This week saw the removal of another Confederate Monument in St. Louis. The monument which was erected over 100 years ago by the Daughters of the confederacy to honor the men and women, both black and white, who fought to stop an overreaching federal government from bankrupting the south, finally fell victim to the same kind of hate and narrow-mindedness that started the first Civil War. But when the monument was taken down, workmen found a present from the past secreted within the stones.
Officials say, the existence of the Time Capsule was known and workmen had been alerted to keep watch for it during the demolition of the piece of history. The monument itself, now sits in a storage yard at an undisclosed location. As for the capsule after more than 102 years, it was out of the darkness and back in the light of day in a world that is much different from the one it disappeared in. That world was one of people that were trying to come together and understand what the country had gone through just 50 years before, unlike today.
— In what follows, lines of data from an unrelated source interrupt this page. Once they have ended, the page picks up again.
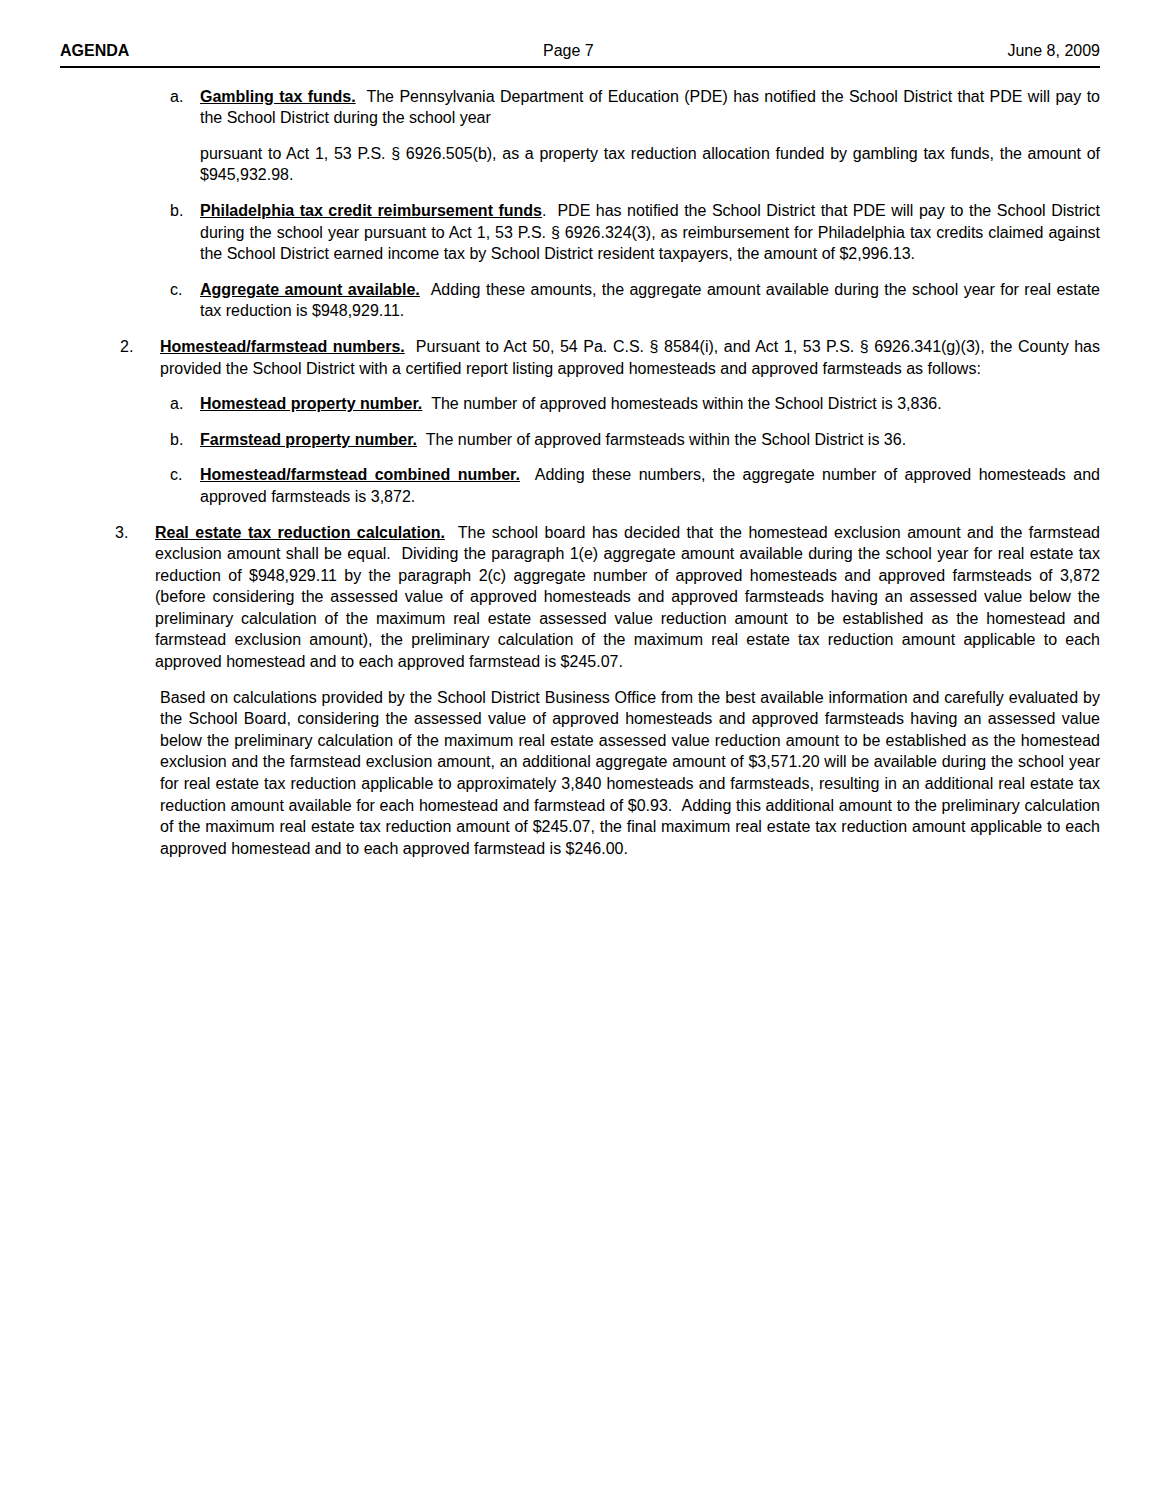AGENDA
Page 7
June 8, 2009
a. Gambling tax funds. The Pennsylvania Department of Education (PDE) has notified the School District that PDE will pay to the School District during the school year
pursuant to Act 1, 53 P.S. § 6926.505(b), as a property tax reduction allocation funded by gambling tax funds, the amount of $945,932.98.
b. Philadelphia tax credit reimbursement funds. PDE has notified the School District that PDE will pay to the School District during the school year pursuant to Act 1, 53 P.S. § 6926.324(3), as reimbursement for Philadelphia tax credits claimed against the School District earned income tax by School District resident taxpayers, the amount of $2,996.13.
c. Aggregate amount available. Adding these amounts, the aggregate amount available during the school year for real estate tax reduction is $948,929.11.
2. Homestead/farmstead numbers. Pursuant to Act 50, 54 Pa. C.S. § 8584(i), and Act 1, 53 P.S. § 6926.341(g)(3), the County has provided the School District with a certified report listing approved homesteads and approved farmsteads as follows:
a. Homestead property number. The number of approved homesteads within the School District is 3,836.
b. Farmstead property number. The number of approved farmsteads within the School District is 36.
c. Homestead/farmstead combined number. Adding these numbers, the aggregate number of approved homesteads and approved farmsteads is 3,872.
3. Real estate tax reduction calculation. The school board has decided that the homestead exclusion amount and the farmstead exclusion amount shall be equal. Dividing the paragraph 1(e) aggregate amount available during the school year for real estate tax reduction of $948,929.11 by the paragraph 2(c) aggregate number of approved homesteads and approved farmsteads of 3,872 (before considering the assessed value of approved homesteads and approved farmsteads having an assessed value below the preliminary calculation of the maximum real estate assessed value reduction amount to be established as the homestead and farmstead exclusion amount), the preliminary calculation of the maximum real estate tax reduction amount applicable to each approved homestead and to each approved farmstead is $245.07.
Based on calculations provided by the School District Business Office from the best available information and carefully evaluated by the School Board, considering the assessed value of approved homesteads and approved farmsteads having an assessed value below the preliminary calculation of the maximum real estate assessed value reduction amount to be established as the homestead exclusion and the farmstead exclusion amount, an additional aggregate amount of $3,571.20 will be available during the school year for real estate tax reduction applicable to approximately 3,840 homesteads and farmsteads, resulting in an additional real estate tax reduction amount available for each homestead and farmstead of $0.93. Adding this additional amount to the preliminary calculation of the maximum real estate tax reduction amount of $245.07, the final maximum real estate tax reduction amount applicable to each approved homestead and to each approved farmstead is $246.00.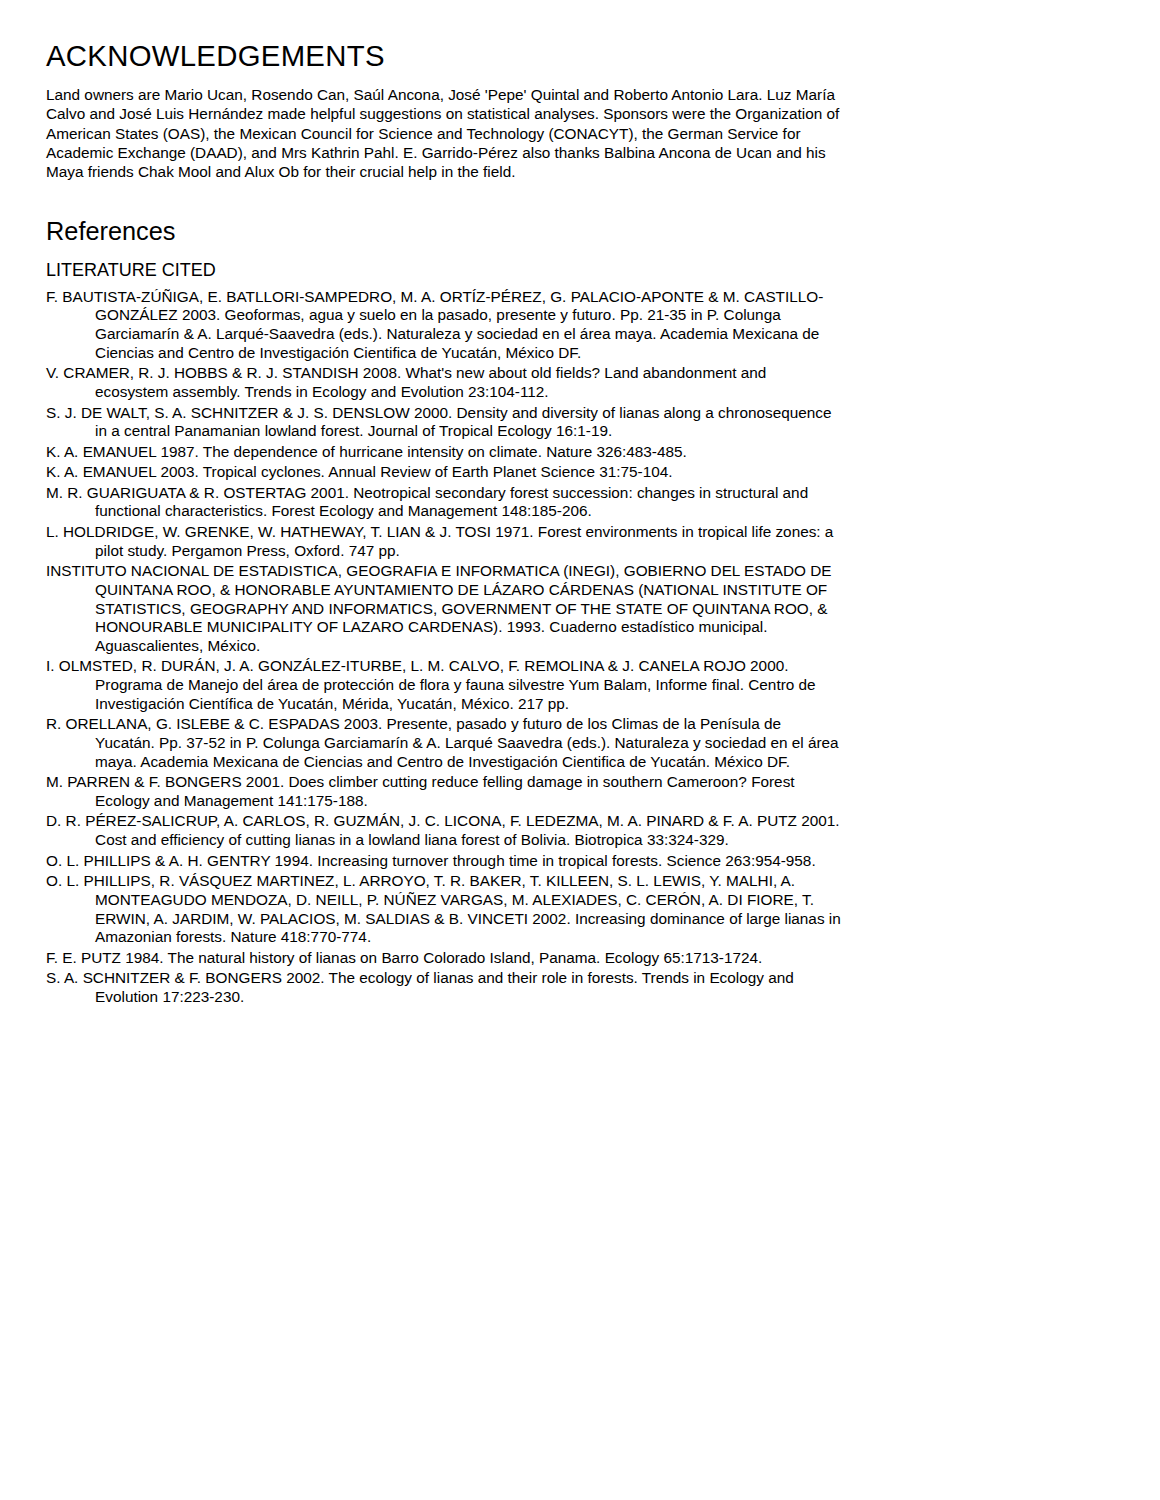ACKNOWLEDGEMENTS
Land owners are Mario Ucan, Rosendo Can, Saúl Ancona, José 'Pepe' Quintal and Roberto Antonio Lara. Luz María Calvo and José Luis Hernández made helpful suggestions on statistical analyses. Sponsors were the Organization of American States (OAS), the Mexican Council for Science and Technology (CONACYT), the German Service for Academic Exchange (DAAD), and Mrs Kathrin Pahl. E. Garrido-Pérez also thanks Balbina Ancona de Ucan and his Maya friends Chak Mool and Alux Ob for their crucial help in the field.
References
LITERATURE CITED
F. BAUTISTA-ZÚÑIGA, E. BATLLORI-SAMPEDRO, M. A. ORTÍZ-PÉREZ, G. PALACIO-APONTE & M. CASTILLO-GONZÁLEZ 2003. Geoformas, agua y suelo en la pasado, presente y futuro. Pp. 21-35 in P. Colunga Garciamarín & A. Larqué-Saavedra (eds.). Naturaleza y sociedad en el área maya. Academia Mexicana de Ciencias and Centro de Investigación Cientifica de Yucatán, México DF.
V. CRAMER, R. J. HOBBS & R. J. STANDISH 2008. What's new about old fields? Land abandonment and ecosystem assembly. Trends in Ecology and Evolution 23:104-112.
S. J. DE WALT, S. A. SCHNITZER & J. S. DENSLOW 2000. Density and diversity of lianas along a chronosequence in a central Panamanian lowland forest. Journal of Tropical Ecology 16:1-19.
K. A. EMANUEL 1987. The dependence of hurricane intensity on climate. Nature 326:483-485.
K. A. EMANUEL 2003. Tropical cyclones. Annual Review of Earth Planet Science 31:75-104.
M. R. GUARIGUATA & R. OSTERTAG 2001. Neotropical secondary forest succession: changes in structural and functional characteristics. Forest Ecology and Management 148:185-206.
L. HOLDRIDGE, W. GRENKE, W. HATHEWAY, T. LIAN & J. TOSI 1971. Forest environments in tropical life zones: a pilot study. Pergamon Press, Oxford. 747 pp.
INSTITUTO NACIONAL DE ESTADISTICA, GEOGRAFIA E INFORMATICA (INEGI), GOBIERNO DEL ESTADO DE QUINTANA ROO, & HONORABLE AYUNTAMIENTO DE LÁZARO CÁRDENAS (NATIONAL INSTITUTE OF STATISTICS, GEOGRAPHY AND INFORMATICS, GOVERNMENT OF THE STATE OF QUINTANA ROO, & HONOURABLE MUNICIPALITY OF LAZARO CARDENAS). 1993. Cuaderno estadístico municipal. Aguascalientes, México.
I. OLMSTED, R. DURÁN, J. A. GONZÁLEZ-ITURBE, L. M. CALVO, F. REMOLINA & J. CANELA ROJO 2000. Programa de Manejo del área de protección de flora y fauna silvestre Yum Balam, Informe final. Centro de Investigación Científica de Yucatán, Mérida, Yucatán, México. 217 pp.
R. ORELLANA, G. ISLEBE & C. ESPADAS 2003. Presente, pasado y futuro de los Climas de la Penísula de Yucatán. Pp. 37-52 in P. Colunga Garciamarín & A. Larqué Saavedra (eds.). Naturaleza y sociedad en el área maya. Academia Mexicana de Ciencias and Centro de Investigación Cientifica de Yucatán. México DF.
M. PARREN & F. BONGERS 2001. Does climber cutting reduce felling damage in southern Cameroon? Forest Ecology and Management 141:175-188.
D. R. PÉREZ-SALICRUP, A. CARLOS, R. GUZMÁN, J. C. LICONA, F. LEDEZMA, M. A. PINARD & F. A. PUTZ 2001. Cost and efficiency of cutting lianas in a lowland liana forest of Bolivia. Biotropica 33:324-329.
O. L. PHILLIPS & A. H. GENTRY 1994. Increasing turnover through time in tropical forests. Science 263:954-958.
O. L. PHILLIPS, R. VÁSQUEZ MARTINEZ, L. ARROYO, T. R. BAKER, T. KILLEEN, S. L. LEWIS, Y. MALHI, A. MONTEAGUDO MENDOZA, D. NEILL, P. NÚÑEZ VARGAS, M. ALEXIADES, C. CERÓN, A. DI FIORE, T. ERWIN, A. JARDIM, W. PALACIOS, M. SALDIAS & B. VINCETI 2002. Increasing dominance of large lianas in Amazonian forests. Nature 418:770-774.
F. E. PUTZ 1984. The natural history of lianas on Barro Colorado Island, Panama. Ecology 65:1713-1724.
S. A. SCHNITZER & F. BONGERS 2002. The ecology of lianas and their role in forests. Trends in Ecology and Evolution 17:223-230.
Mark Trout, director of the Missouri Civil War Museum told reporters, “As we were jack-hammering around, we vibrated it. It popped loose.” Trout said they found a concrete tablet covering a small underground pit in the monument’s foundation. The pit contained the time capsule.
“It was like Indiana Jones. Lifted it up and there was the box,” he said. It was waterlogged but still sealed, Trout said. At one point, the museum had filed suit against the City of St. Louis to stop the demolition of the monument. But as was expected by most people, eventually the museum officials who are responsible for the welfare of the monument struck a deal with weak-kneed city politicians calling for its removal. In that deal, the monument is to be reconstruction at a battlefield, cemetery, or civil war museum outside of St. Louis city and county. Another victory for divisiveness over truth and logic.
As the ignorance of the inter-city residents has increased, fueled by the hatred and bigotry of the last administration, the memorial has been the target of repeated attacks of vandals in recent years. Idiots saw its placement in a public place like Forest Park as an acceptance of racism rather than what it was, a memorial to brave men and women of all colors who fought for their freedoms.
It is known that the time-capsule contains documents from the Daughters of the Confederacy, which turned over ownership of the monument to the museum. It is also supposed to contain at least one other item, but officials believe there may be other small things included in the contents of the box. “We know the last thing put in the box was a magazine placed in there by one of the soldiers of General Pickett’s (Confederate) division at Gettysburg; the famous ‘Pickett’s Charge’,” Trout said. “He held it up at the ceremony saying, ‘Hey look, we’re in the magazine. Put this in the box.’ When we open that box the first thing laying on top should be the ‘Star’ magazine that the soldier placed there.”
There may also be war medals and perhaps something to mark the controversy that has shadowed the monument from its construction and dedication in 1914. Opponents then didn’t want it Forest Park either, but took the high ground. “Their exact words were, ‘Let them build them as wide as they want, as deep as they want, and as tall as they want. They will stand as milestones to see how great the Republic has come from the dark days of civil war,’” Trout said. “Those were the men who fought these men and they had that take on it.” Obviously, the people of St Louis were much more understanding and had progressed a lot farther 100 years ago than they have today.